L’argent est désespérément nécessaire pour soutenir les communautés locales qui protègent leurs forêts au Libéria comme partout ailleurs et il pourrait bien y avoir des « projets de compensation » qui soient véritablement bénéfiques pour les communautés locales ou autochtones, mais celui-ci n’en fait pas partie.

Le président de Blue Carbon LLC est Cheikh Ahmed Dalmook Al Maktoum, membre de la famille royale des Émirats arabes unis, qui a des intérêts majeurs dans les infrastructures pétrolières et gazières du pays.

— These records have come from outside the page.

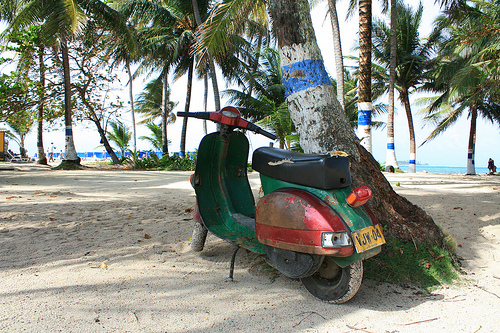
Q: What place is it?
A: It is a beach.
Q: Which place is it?
A: It is a beach.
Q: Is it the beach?
A: Yes, it is the beach.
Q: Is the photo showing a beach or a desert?
A: It is showing a beach.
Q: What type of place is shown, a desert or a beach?
A: It is a beach.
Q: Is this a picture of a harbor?
A: No, the picture is showing a beach.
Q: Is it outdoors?
A: Yes, it is outdoors.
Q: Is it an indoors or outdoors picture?
A: It is outdoors.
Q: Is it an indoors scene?
A: No, it is outdoors.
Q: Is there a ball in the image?
A: No, there are no balls.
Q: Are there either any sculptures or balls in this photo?
A: No, there are no balls or sculptures.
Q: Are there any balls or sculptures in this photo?
A: No, there are no balls or sculptures.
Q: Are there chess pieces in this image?
A: No, there are no chess pieces.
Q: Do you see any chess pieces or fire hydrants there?
A: No, there are no chess pieces or fire hydrants.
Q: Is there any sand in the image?
A: Yes, there is sand.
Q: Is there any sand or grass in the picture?
A: Yes, there is sand.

Les Émirats arabes unis, un État aux combustibles fossiles, sont planification une énorme expansion du pétrole et du gaz même si, à la fin de l’année, elle accueillera la COP28 de l’ONU sur le climat.

Afin de peaufiner leurs références environnementales avant la COP, le gouvernement des Émirats arabes unis et diverses entreprises publiques ont embauché certaines des plus grandes sociétés de relations publiques au monde pour monter une campagne de greenwashing. campagne.

Le Accord sur le carbone bleu– qui devrait être dévoilé lors de la COP pour montrer comment les Émirats arabes unis remplissent leurs engagements dans le cadre de l’accord de Paris sur le climat – fait partie de ce greenwashing.

Légalité douteuse

Des études après études ont montré que les droits fonciers communautaires constituent le meilleur outil pour prévenir la déforestation, mieux que les aires protégées gérées par le gouvernement ou le secteur privé– comme ceux qui seraient apparemment mis en œuvre si l’accord Blue Carbon était finalisé. L’ONU rapport le plus récent sur le changement climatique souligne que les droits fonciers des communautés sont essentiels aux efforts d’atténuation et d’adaptation au changement climatique.

L’accord, qui ignore ces recherches, constitue également une menace majeure pour les Libériens ruraux et leurs droits fonciers durement acquis. Environ 70 pour cent des terres du Libéria appartiennent aux communautés. Environ un tiers de notre population vit dans des zones forestières, et les populations locales qui vivent sur les terres ciblées par l’accord ne seront consultées à ce sujet qu’après sa signature – c’est-à-dire si elles sont consultées du tout.

À ce titre, il représente un « accaparement des terres climatiques » cela annule certains des progrès constants réalisés par le Libéria en matière de reconnaissance des droits communautaires.

La légalité de l’accord est également douteuse, et l’accord semble violer notre constitution et un certain nombre de lois libériennes, notamment la loi sur la réforme forestière nationale (2006), la loi sur les droits communautaires (2009), la loi sur les marchés publics et les concessions (2010), et la loi sur les droits fonciers (2018).

On ne peut vendre du carbone que si on en est propriétaire. La loi libérienne stipule clairement que les communautés sont propriétaires de leurs terres forestières coutumières et de leurs ressources.

Les conditions de vie de notre peuple se détériorent de jour en jour. Le Libéria est l’un des derniers pays d’Afrique de l’Ouest à posséder encore de vastes étendues de forêt, mais cette ressource précieuse disparaît à un rythme alarmant.

Les Libériens doivent rester ouverts à travailler avec quiconque, y compris les entreprises, qui peut nous aider à protéger nos forêts et les droits de nos peuples. Mais nous devons rester résolus dans notre opposition aux fausses solutions climatiques telles que cet accord.

Silas Kpanan’Ayoung Siakor défend les droits fonciers et forestiers communautaires au Libéria depuis deux décennies. Ses efforts ont été récompensés par le Whitley Award for Environment and Human Rights en 2002 (Royaume-Uni), le Goldman Environmental Prize en 2006 (États-Unis), le Award for Outstanding Environmental and Human Rights Activism de la Fondation Alexander Soros (États-Unis) et le Mundo Negro. Prix ​​de la Fraternité en 2018 (Espagne).